*Try it*. The stretch wanted below opens at the line containing "18px; fill: #fff;" and closes at the line containing "M2113,492l31,44 -42,29 -31,-44z". Please return it exactly, with no other lines.

*Records*.
╭──

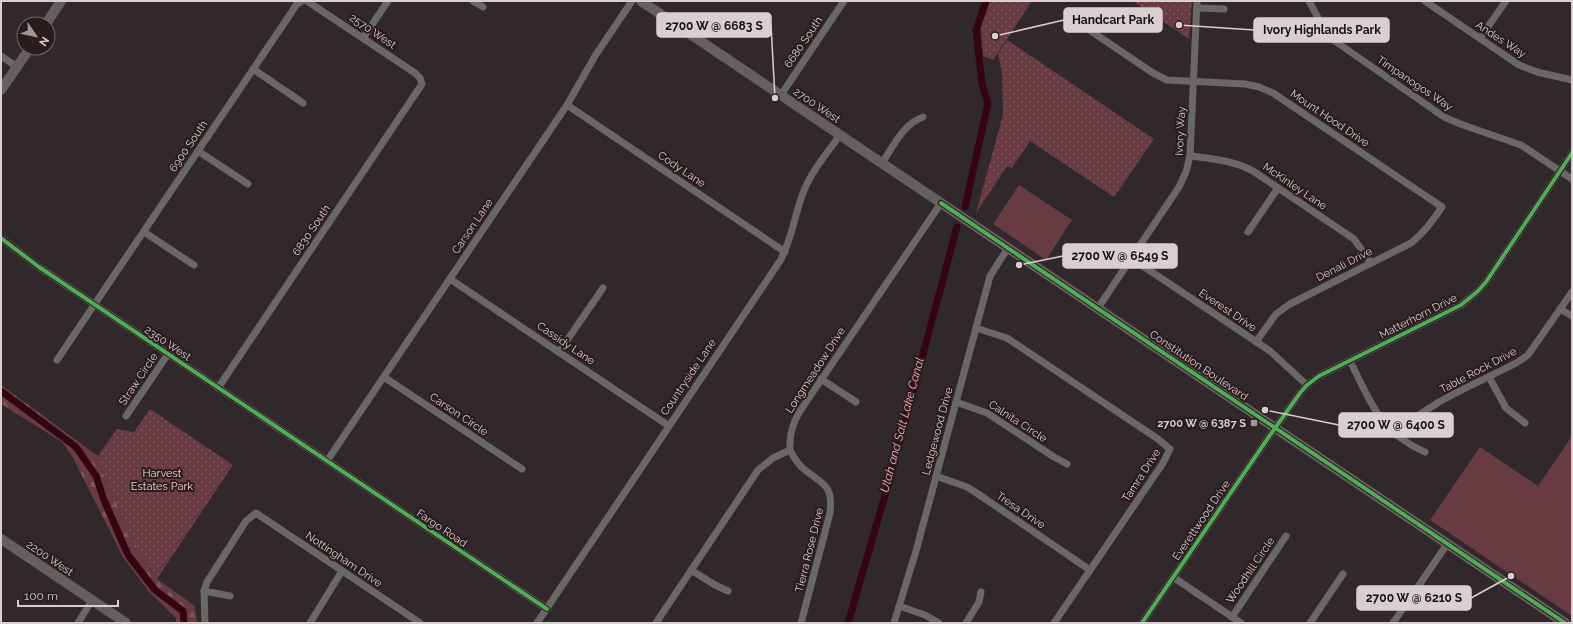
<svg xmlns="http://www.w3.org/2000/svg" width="1573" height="624" font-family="Raleway,sans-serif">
  <defs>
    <pattern id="forest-firs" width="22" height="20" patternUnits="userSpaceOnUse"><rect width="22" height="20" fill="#683b42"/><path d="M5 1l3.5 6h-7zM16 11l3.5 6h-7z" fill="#7d565c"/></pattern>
    <pattern id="park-dots" width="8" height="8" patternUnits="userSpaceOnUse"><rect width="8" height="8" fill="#683b42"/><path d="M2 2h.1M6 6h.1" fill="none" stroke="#7d565c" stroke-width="1.8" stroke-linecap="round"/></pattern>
  </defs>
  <rect width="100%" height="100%" fill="#30282a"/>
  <g fill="#683b42">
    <polygon points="1019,185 1072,220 1046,260 993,224"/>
    <polygon points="1572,436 1572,616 1430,520 1480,447 1538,486"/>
  </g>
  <polygon fill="url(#forest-firs)" points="1,385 98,456 104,475 134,542 157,579 195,606 197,623 176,623 176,618 150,593 123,557 72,456 62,442 1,404"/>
  <g fill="url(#park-dots)">
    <polygon points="990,1 1032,1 993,60 983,56 981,27"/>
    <polygon points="1133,1 1192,1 1189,39"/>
    <polygon points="1007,40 1154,139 1114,197 1030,141 1012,168 1007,166 976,213 1003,115 1002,73 998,54"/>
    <polygon points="150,409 233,465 157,579 134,542 104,475 98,456 117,429 134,432"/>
  </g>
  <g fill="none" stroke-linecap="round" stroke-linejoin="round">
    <g stroke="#330511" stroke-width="7">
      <polyline points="965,207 988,103 982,84 976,30 986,1"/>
      <polyline points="1,391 76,447 96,476 104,500 128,555 155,590 183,611 184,623"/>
      <polyline points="848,623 888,485 957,227"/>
    </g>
    <g stroke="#6a6767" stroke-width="7">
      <polyline points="473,1 483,7"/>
      <polyline points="1309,1 1324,29 1332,39 1444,117 1463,125 1521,145 1572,179"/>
      <polyline points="1425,1 1519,65 1537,72 1572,80"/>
      <polyline points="1197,8 1224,9"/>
      <path d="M1082,25L1153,73L1167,80L1245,84L1259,87L1273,93L1442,207C1433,220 1424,233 1411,243L1290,304L1276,314L1256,342"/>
      <polyline points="363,38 388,1"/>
      <polyline points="1480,38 1506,1"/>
      <polyline points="1,56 17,67"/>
      <polyline points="253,69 303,103"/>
      <polyline points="781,95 844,1"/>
      <polyline points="567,105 785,252"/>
      <polyline points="198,151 248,184"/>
      <path d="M1190,156C1212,159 1233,160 1253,171L1354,239L1371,263"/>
      <path d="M882,163C893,147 903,124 923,117"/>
      <polyline points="144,232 194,265"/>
      <polyline points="1248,232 1278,188"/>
      <polyline points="1,238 39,267 547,609"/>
      <polyline points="1131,258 1270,351 1307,385"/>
      <polyline points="450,279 669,426"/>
      <polyline points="1098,308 1179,187 1186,172 1190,156 1197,1"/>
      <polyline points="1560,309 1572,316"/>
      <polyline points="976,328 1007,338 1158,439 1170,449 1163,463 1054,623"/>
      <polyline points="559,352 603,288"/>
      <polyline points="57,360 291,13 296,5 302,1"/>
      <path d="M1350,361C1371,402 1379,432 1425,452"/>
      <polyline points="384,377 522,469"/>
      <polyline points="1489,377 1506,408 1525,423"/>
      <polyline points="821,379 856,402"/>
      <polyline points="218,388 422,84 420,78 415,73 307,1"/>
      <polyline points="956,402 987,413 1054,457 1067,464"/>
      <polyline points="126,416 168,354"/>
      <path d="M1396,435C1428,401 1477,384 1518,362L1528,355L1572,292"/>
      <path d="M790,450C794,458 798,465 805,470C824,485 833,485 830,513L801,623"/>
      <polyline points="327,461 567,105 595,56 632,1"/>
      <polyline points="936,476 967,487 978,494 1090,570"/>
      <polyline points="691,570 715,585 728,591"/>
      <polyline points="1173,577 1241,623"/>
      <polyline points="204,591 230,596"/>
      <polyline points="899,606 925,615 939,623"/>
      <polyline points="1232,617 1286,536"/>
      <polyline points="78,623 92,600"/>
      <polyline points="205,623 204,591 207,582 246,521 256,513 420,623"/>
      <polyline points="310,623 342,571"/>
      <path d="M537,623L780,261C793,237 794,216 803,193C811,172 827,153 840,135"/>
      <path d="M656,623L758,470L773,458L790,450C789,435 792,424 800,411L941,203"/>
      <polyline points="894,623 916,551 990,276 1008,248"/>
      <polyline points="966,623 979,602 981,592"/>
      <polyline points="1142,623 1268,438 1300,393 1307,385 1319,376 1461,305 1478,291 1486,282 1572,153"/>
      <polyline points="1310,623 1343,574"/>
      <polyline points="1393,623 1448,543"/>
    </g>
    <g stroke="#655f60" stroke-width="10">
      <polyline points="641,1 1565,623"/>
      <polyline points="46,24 61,1"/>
      <polyline points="1,90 30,48"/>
      <polyline points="1,539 126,623"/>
    </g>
    <defs>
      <g id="cycleway">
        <polyline points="941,203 1565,623"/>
        <polyline points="1,238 39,267 547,609"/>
        <polyline points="1142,623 1268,438 1300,393 1307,385 1319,376 1461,305 1478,291 1486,282 1572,153"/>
      </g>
    </defs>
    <use href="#cycleway" stroke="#2a1b1d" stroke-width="6"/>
    <use href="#cycleway" stroke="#51ab58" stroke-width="4"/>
  </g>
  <rect fill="#9e9596" stroke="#2a1b1d" stroke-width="1.5" x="1250" y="419" width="8" height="8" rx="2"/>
  <g text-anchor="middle" stroke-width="4" stroke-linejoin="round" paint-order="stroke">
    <g font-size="11" fill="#dacfd0" stroke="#2a1b1d">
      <text transform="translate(373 31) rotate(34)" y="4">2570 West</text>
      <text transform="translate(1501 39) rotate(33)" y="4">Andes Way</text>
      <text transform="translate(803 42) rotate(-56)" y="4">6680 South</text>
      <text transform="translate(1415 83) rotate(34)" y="4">Timpanogos Way</text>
      <text transform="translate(817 105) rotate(34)" y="4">2700 West</text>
      <text transform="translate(1330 118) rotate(34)" y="4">Mount Hood Drive</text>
      <text transform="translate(1180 131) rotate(-87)" y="4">Ivory Way</text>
      <text transform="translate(188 146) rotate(-56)" y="4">6900 South</text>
      <text transform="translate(682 169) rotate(34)" y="4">Cody Lane</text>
      <text transform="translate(1295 186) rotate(34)" y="4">McKinley Lane</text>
      <text transform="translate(472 226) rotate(-56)" y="4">Carson Lane</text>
      <text transform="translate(311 230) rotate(-56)" y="4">6830 South</text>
      <text transform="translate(1344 264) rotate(-27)" y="4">Denali Drive</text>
      <text transform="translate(1228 310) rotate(34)" y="4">Everest Drive</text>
      <text transform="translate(1418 316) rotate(-27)" y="4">Matterhorn Drive</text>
      <text transform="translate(168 343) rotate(34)" y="4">2350 West</text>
      <text transform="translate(566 343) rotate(34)" y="4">Cassidy Lane</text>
      <text transform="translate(1199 365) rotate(34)" y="4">Constitution Boulevard</text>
      <text transform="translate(815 370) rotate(-57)" y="4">Longmeadow Drive</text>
      <text transform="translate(1478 370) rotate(-28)" y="4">Table Rock Drive</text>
      <text transform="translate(688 377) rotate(-56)" y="4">Countryside Lane</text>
      <text transform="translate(138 379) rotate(-56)" y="4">Straw Circle</text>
      <text transform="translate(459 414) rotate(34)" y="4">Carson Circle</text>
      <text transform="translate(1018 421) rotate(33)" y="4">Calnita Circle</text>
      <text transform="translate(937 431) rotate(-75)" y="4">Ledgewood Drive</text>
      <text transform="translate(1141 475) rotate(-57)" y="4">Tamra Drive</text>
      <text transform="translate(1021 510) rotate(34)" y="4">Tresa Drive</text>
      <text transform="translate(1201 520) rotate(-56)" y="4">Everettwood Drive</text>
      <text transform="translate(442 528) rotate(34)" y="4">Fargo Road</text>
      <text transform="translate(809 550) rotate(-76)" y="4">Tierra Rose Drive</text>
      <text transform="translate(50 558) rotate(34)" y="4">2200 West</text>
      <text transform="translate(344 559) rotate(34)" y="4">Nottingham Drive</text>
      <text transform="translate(1250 570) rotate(-56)" y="4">Woodhill Circle</text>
    </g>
    <g font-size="11" font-weight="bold" fill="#dacfd0" stroke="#2a1b1d" text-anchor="end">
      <text x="1246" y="427">2700 W @ 6387 S</text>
    </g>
    <g font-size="11" fill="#f8d2d6" stroke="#2a1b1d">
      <text x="162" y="477">Harvest<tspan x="162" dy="13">Estates Park</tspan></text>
    </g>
    <g font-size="12" font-style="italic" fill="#f7aeb7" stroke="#2a1b1d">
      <text transform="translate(902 425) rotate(-75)" y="4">Utah and Salt Lake Canal</text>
    </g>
  </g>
  <path fill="none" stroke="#dacfd0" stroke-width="1.5" d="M995 36L1064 20M775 98L771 25M1179 25L1254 30M1019 265L1063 256M1265 410L1339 425M1511 576L1471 598"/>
  <g fill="#dacfd0" stroke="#2a1b1d" stroke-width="1.5">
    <circle cx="995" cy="36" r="4"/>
    <circle cx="775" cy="98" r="4"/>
    <circle cx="1179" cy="25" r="4"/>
    <circle cx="1019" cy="265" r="4"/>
    <circle cx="1265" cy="410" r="4"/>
    <circle cx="1511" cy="576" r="4"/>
  </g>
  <g fill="#dacfd0" stroke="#dacfd0" stroke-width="1.5">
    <rect x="1064" y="8" width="98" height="24" rx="4"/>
    <rect x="657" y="13" width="114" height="24" rx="4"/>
    <rect x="1254" y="18" width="135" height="24" rx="4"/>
    <rect x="1063" y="244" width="114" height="24" rx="4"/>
    <rect x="1339" y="413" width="114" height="24" rx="4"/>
    <rect x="1357" y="586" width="114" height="24" rx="4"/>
  </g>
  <g font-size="12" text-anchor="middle" font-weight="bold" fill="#111">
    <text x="1113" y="24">Handcart Park</text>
    <text x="714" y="30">2700 W @ 6683 S</text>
    <text x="1322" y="34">Ivory Highlands Park</text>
    <text x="1120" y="260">2700 W @ 6549 S</text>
    <text x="1396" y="429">2700 W @ 6400 S</text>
    <text x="1414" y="602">2700 W @ 6210 S</text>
  </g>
  <rect width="1573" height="624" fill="none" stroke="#dacfd0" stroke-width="4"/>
  <g transform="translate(36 36) rotate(124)"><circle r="19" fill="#2a1b1d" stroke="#706365"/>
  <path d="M0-3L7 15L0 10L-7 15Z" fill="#9e9596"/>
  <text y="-6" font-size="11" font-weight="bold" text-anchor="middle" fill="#dacfd0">N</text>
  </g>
  <path d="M18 600v6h100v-6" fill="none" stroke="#dacfd0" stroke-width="2"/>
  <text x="24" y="600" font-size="12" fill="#dacfd0" stroke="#2a1b1d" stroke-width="3" paint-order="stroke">100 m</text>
</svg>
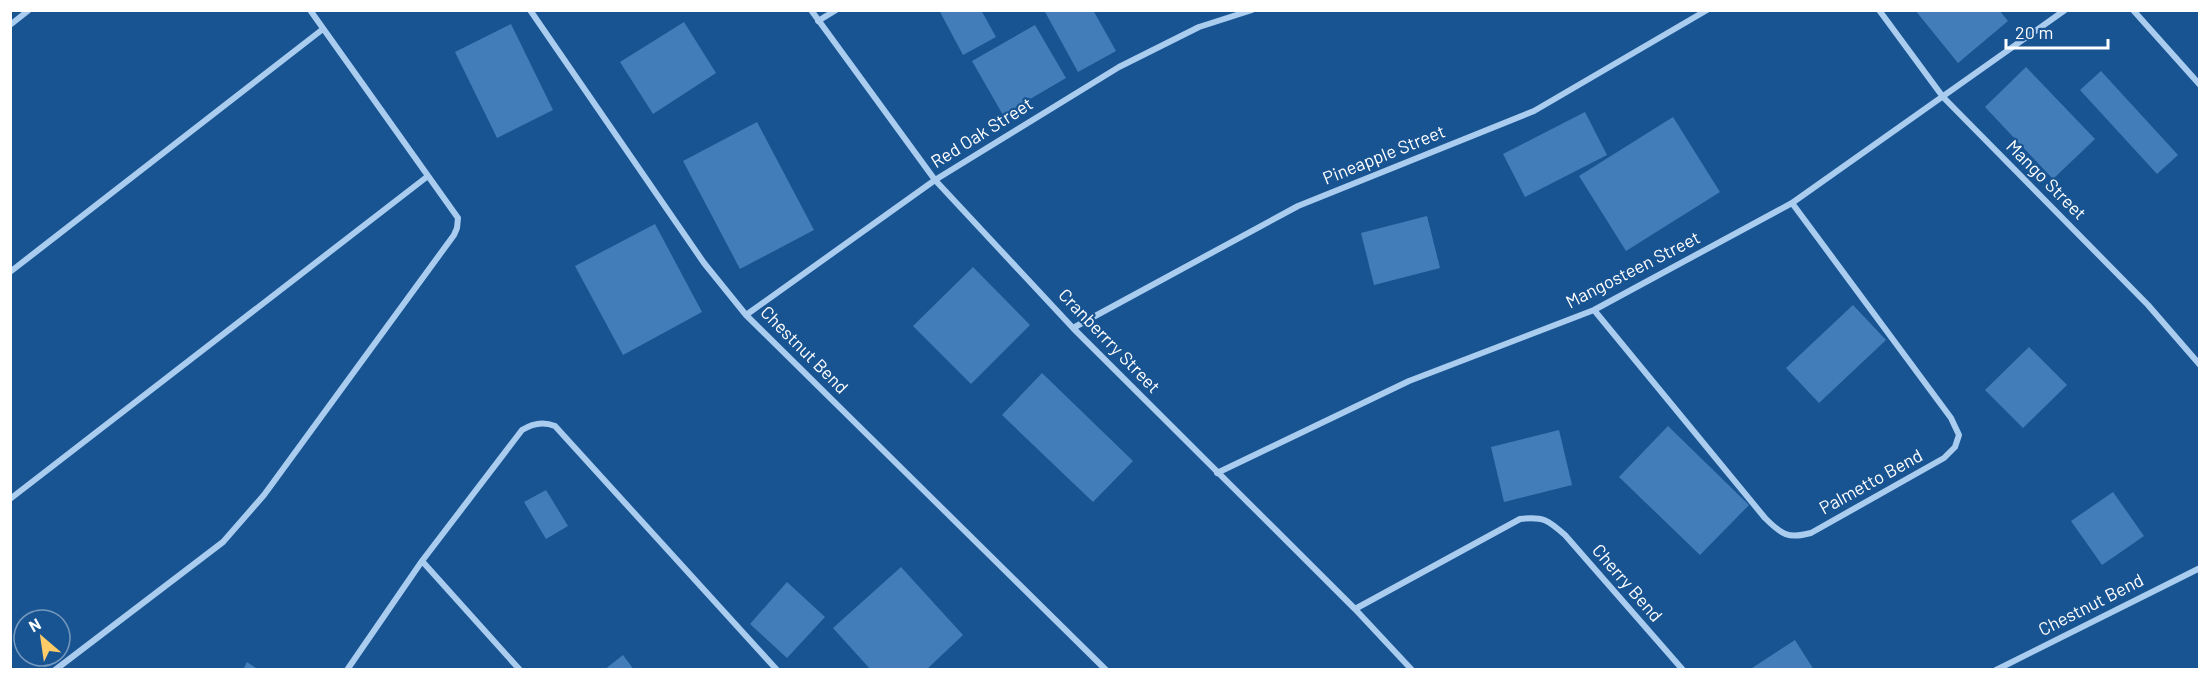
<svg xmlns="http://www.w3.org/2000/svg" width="2210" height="680" font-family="Barlow,sans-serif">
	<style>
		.building { fill: #427db9 }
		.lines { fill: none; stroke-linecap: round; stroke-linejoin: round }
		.street { stroke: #a9ccef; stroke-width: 6 }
		.labels { text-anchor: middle; stroke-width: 4.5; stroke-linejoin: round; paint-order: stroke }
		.street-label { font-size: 18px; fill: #fff; stroke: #195492 }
	</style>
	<rect width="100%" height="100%" fill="#195492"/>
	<path class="building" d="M939,10h42l15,27 -33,18z
		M1044,10h49l23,41 -38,21z
		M1915,10h84l9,11 -50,42z
		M684,22l32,51 -63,41 -33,-52z
		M511,24l42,86 -56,28 -42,-86z
		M1035,25l31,53 -63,37 -31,-54z
		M2026,67l69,72 -42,40 -68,-72z
		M2101,71l77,84 -21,19 -77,-84z
		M1585,112l22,43 -82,42 -22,-43z
		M1673,117l47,75 -94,59 -47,-75z
		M757,122l57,108 -74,39 -57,-108z
		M1427,216l13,52 -66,17 -13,-52z
		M655,224l47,88 -79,43 -48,-89z
		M973,267l57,58 -59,59 -58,-58z
		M1853,305l33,35 -67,63 -33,-35z
		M2029,347l38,38 -44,43 -38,-38z
		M1042,373l91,88 -40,41 -91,-87z
		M1668,426l81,79 -49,50 -81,-78z
		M1559,430l13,55 -68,17 -13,-55z
		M546,490l22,36 -22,13 -22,-37z
		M2113,492l31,44 -42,29 -31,-44z
		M901,567l62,68 -37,35h-55l-38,-42z
		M787,582l38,35 -38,41 -37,-34z
		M1795,640l19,30h-65z
		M623,655l11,15h-30z
		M247,662l12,8h-16z"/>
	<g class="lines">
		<path class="street" d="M530,10l174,253 42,52 360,355
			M811,10l124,170 138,148 282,281 57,61
			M1879,10l64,87 205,208 52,60
			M2133,10l67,75
			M818,21l18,-11
			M10,25l19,-15
			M10,272l313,-243
			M1594,310l171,208c17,17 23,21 46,15l133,-75 11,-11 4,-12 -8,-17 -159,-215
			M746,315l189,-135 184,-113 80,-40 53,-17
			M1073,328l225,-122 236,-95 173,-101
			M1217,473l192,-92 185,-71 198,-107 273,-193
			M10,499l418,-323
			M422,561l98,109
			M1355,609l165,-90c23,-3 28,1 45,16l118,135
			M55,670l168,-128 41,-47 190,-260 3,-7 1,-10 -148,-208
			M347,670l75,-109 100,-131c11,-7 21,-9 33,-4l222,244
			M1996,670l204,-102"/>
	</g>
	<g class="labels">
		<g class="street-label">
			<text transform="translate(982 133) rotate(-32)" y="6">Red Oak Street</text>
			<text transform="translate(1384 155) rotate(-22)" y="6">Pineapple Street</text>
			<text transform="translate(2046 180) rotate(45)" y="6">Mango Street</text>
			<text transform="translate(1633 270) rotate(-27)" y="6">Mangosteen Street</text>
			<text transform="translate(1109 341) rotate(46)" y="6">Cranberrry Street</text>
			<text transform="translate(804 350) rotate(45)" y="6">Chestnut Bend</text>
			<text transform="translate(1871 482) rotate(-29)" y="6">Palmetto Bend</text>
			<text transform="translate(1627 583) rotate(49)" y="6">Cherry Bend</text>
			<text transform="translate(2091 605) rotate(-27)" y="6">Chestnut Bend</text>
		</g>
	</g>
	<rect width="2210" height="680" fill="none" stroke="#ffffff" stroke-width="24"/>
	<g transform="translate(42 638) rotate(331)"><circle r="28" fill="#195492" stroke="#7598be" stroke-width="1.5"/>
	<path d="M0-4.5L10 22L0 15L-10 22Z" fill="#ffcc67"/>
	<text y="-9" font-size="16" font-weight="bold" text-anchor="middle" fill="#ffffff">N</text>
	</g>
	<path d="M2006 39v9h102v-9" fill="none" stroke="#ffffff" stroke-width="3"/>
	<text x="2015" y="39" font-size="18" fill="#ffffff" stroke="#195492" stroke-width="4.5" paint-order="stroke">20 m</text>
</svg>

╰──

*Answer space*.
		.street-label { font-size: 18px; fill: #fff; stroke: #195492 }
	</style>
	<rect width="100%" height="100%" fill="#195492"/>
	<path class="building" d="M939,10h42l15,27 -33,18z
		M1044,10h49l23,41 -38,21z
		M1915,10h84l9,11 -50,42z
		M684,22l32,51 -63,41 -33,-52z
		M511,24l42,86 -56,28 -42,-86z
		M1035,25l31,53 -63,37 -31,-54z
		M2026,67l69,72 -42,40 -68,-72z
		M2101,71l77,84 -21,19 -77,-84z
		M1585,112l22,43 -82,42 -22,-43z
		M1673,117l47,75 -94,59 -47,-75z
		M757,122l57,108 -74,39 -57,-108z
		M1427,216l13,52 -66,17 -13,-52z
		M655,224l47,88 -79,43 -48,-89z
		M973,267l57,58 -59,59 -58,-58z
		M1853,305l33,35 -67,63 -33,-35z
		M2029,347l38,38 -44,43 -38,-38z
		M1042,373l91,88 -40,41 -91,-87z
		M1668,426l81,79 -49,50 -81,-78z
		M1559,430l13,55 -68,17 -13,-55z
		M546,490l22,36 -22,13 -22,-37z
		M2113,492l31,44 -42,29 -31,-44z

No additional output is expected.